[Problem requirements] Make an exact copy of the records, with the pictures left out.

Saved entries
*** Block opens ***

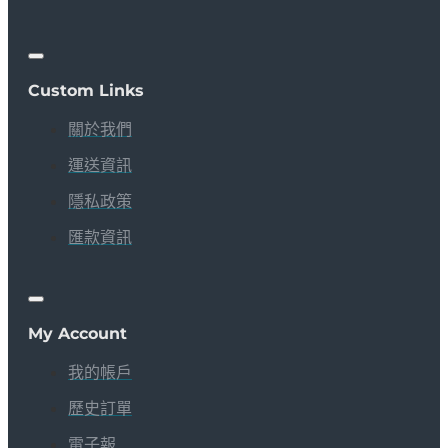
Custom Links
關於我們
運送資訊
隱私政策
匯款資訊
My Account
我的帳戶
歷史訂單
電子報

*** Block closes ***

[Worked solution]
Custom Links
關於我們
運送資訊
隱私政策
匯款資訊
My Account
我的帳戶
歷史訂單
電子報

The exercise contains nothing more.